Tristen started chemotherapy at 3 weeks old; Caison at 1 week old, 11 Alive reported.
"(I)t is very rare for all three of the children to be diagnosed,"Dr. Thomas Olson, director of the solid tumor program at the Aflac Cancer and Blood Disorders Center of Children's Healthcare of Atlanta, told "GMA." "It's a risk when you have familial bilateral retinoblastoma."
According to the Mayo Clinic, only one parent needs a copy of the mutated gene to pass the increased risk of retinoblastoma on to the children. "If one parent carries a mutated gene, each child has a 50 percent chance of inheriting that gene."

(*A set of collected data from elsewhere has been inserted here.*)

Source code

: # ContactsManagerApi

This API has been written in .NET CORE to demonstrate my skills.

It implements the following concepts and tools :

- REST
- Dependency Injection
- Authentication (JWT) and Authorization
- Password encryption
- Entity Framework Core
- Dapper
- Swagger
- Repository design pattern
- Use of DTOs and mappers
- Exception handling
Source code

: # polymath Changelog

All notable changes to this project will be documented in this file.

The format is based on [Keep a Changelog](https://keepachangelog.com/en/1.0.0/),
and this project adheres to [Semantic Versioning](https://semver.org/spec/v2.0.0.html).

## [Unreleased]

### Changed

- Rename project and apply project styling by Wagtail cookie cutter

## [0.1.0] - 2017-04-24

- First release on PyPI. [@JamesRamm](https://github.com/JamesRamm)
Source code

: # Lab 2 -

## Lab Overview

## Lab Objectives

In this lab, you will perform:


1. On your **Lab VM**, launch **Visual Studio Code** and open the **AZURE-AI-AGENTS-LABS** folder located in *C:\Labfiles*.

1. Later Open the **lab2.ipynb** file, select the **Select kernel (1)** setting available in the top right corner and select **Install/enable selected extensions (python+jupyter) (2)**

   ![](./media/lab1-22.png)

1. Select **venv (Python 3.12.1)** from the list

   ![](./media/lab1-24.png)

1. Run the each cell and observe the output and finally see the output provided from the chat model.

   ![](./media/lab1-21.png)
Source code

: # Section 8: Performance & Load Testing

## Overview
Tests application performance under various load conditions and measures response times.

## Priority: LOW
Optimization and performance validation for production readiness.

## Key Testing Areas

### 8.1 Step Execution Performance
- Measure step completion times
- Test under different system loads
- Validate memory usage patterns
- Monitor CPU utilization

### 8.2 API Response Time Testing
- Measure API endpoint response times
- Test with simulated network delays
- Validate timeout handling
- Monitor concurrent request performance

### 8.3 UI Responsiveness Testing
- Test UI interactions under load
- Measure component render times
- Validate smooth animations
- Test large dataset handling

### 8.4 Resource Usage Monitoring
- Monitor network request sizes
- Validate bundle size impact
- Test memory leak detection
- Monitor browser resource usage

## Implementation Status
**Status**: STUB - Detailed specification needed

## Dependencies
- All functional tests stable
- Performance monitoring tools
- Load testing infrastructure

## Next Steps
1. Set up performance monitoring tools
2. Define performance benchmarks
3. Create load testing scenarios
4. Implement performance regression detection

Having a genetic mutation doesn't mean cancer is inevitable, however.
Angie Rush told 11 Alive she “never imagined all three would be diagnosed.”
"I feel a lot of guilt, knowing that this is something I could pass down to them. But I also know that I've been blessed," she said.

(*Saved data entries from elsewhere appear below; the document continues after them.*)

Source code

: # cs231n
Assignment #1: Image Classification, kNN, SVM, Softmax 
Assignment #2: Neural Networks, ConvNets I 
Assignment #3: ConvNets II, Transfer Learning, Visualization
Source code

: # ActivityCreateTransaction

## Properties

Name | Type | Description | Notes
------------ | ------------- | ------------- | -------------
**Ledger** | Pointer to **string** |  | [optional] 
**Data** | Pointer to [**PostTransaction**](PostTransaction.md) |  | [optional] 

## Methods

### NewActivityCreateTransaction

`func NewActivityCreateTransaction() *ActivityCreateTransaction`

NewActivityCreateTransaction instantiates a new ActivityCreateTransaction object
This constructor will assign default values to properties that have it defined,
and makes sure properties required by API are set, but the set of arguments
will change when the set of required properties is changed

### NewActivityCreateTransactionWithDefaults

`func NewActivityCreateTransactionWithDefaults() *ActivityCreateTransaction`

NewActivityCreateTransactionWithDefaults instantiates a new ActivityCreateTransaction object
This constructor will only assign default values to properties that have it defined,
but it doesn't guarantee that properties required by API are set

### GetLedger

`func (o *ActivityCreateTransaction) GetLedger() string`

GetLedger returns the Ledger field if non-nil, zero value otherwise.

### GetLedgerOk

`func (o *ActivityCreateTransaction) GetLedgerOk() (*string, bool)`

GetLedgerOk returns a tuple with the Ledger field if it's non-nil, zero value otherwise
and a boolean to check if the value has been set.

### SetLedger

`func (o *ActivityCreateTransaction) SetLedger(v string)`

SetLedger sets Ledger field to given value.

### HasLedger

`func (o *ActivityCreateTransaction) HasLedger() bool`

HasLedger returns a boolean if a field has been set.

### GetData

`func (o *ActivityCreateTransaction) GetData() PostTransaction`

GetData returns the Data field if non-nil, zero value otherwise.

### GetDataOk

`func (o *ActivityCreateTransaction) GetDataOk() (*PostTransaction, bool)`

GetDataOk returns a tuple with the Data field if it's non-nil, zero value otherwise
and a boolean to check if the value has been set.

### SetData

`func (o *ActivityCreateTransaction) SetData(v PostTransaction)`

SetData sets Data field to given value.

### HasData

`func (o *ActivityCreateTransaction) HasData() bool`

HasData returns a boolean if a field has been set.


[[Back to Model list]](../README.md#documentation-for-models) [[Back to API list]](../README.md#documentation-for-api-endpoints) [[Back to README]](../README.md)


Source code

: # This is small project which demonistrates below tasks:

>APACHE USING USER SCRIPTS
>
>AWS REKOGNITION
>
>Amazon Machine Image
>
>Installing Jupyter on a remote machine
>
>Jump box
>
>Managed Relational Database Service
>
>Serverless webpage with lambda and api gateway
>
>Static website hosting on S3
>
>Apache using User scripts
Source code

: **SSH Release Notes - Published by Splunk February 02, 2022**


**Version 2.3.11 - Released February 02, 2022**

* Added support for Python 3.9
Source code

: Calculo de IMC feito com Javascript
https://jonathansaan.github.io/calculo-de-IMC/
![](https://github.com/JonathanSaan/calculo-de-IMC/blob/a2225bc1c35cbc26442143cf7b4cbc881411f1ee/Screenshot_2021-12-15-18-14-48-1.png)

"They're smart, and they're kind, they're definitely a joy to have," she told 11 Alive.
Because Angie Rush had retinoblastoma, the boys were checked at birth for the mutation and their treatment began quickly. “GMA” reported the boys receive chemotherapy once a month, along with eye checks and laser treatments.
The Rushes told "GMA" they are grateful for the support they've received. The family had to sell their house and move in with relatives to pay medical costs, but their GoFundMe page has raised $63,000 from more than a thousand donors.
"The encouragement, people saying they're thinking of us, it's been wonderful," Angie Rush said. "The monetary support has been wonderful, too."